Steven Kotler had Lyme disease. It wrecked havoc on his life for two years. He lost things. Jobs and girl friends. He spent too much time in bed and wondered about the stability of his own mind. His friends had lives that were moving on. There were marriages, job promotions, birthing children, all kinds of success. Things you want to do before you die, or are at least supposed to desire. It was then that Steven decide to travel to Mexico to go surfing, though it was the last thing he really felt physically up to.

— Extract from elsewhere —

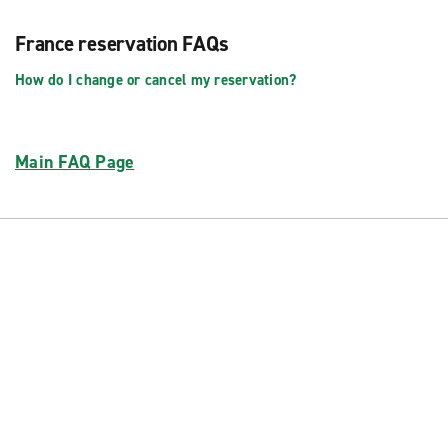
France reservation FAQs
How do I change or cancel my reservation?
Main FAQ Page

“I went because the stories I told myself began to fail,” he wrote. He packed some of his favorite things, back issues of The Economist and New Scientist, along with a handful of books. “I took these things because I cared about things like economists, new scientists, tigers. I cared about what happened when the very things humans built myths around began to fail. My bag weighed a fucking ton.”
Thus begins Kotler’s trek, in search of waves, in search of ideas and people. This beginning takes him around the world for a three-year period. “If I chose to stay home and watch television, I was choosing to do something else. I once drove a car with a KILL YOUR TELEVISION bumper sticker on it. It felt like lifetimes ago.”
Kotler’s particular afflictions and concerns might not be yours, but they are tangible and equal in weight to what we all wrestle with — that pesky dilemma Sartre and other philosophers so aptly describe as the Human Condition. The bell tolls for all of us and, as Hank Williams put so wisely, we will never get out of this world alive.
This is a book you play ping-pong with, comparing notes with a fellow traveller, noting, debating, thinking and reflecting. Kotler saves you the footwork, though you may want to do it yourself one day. But when you open his pages, you won’t have to fuck with body screens, lost luggage and overpriced snacks. This is the kind of book I love. One that takes me places.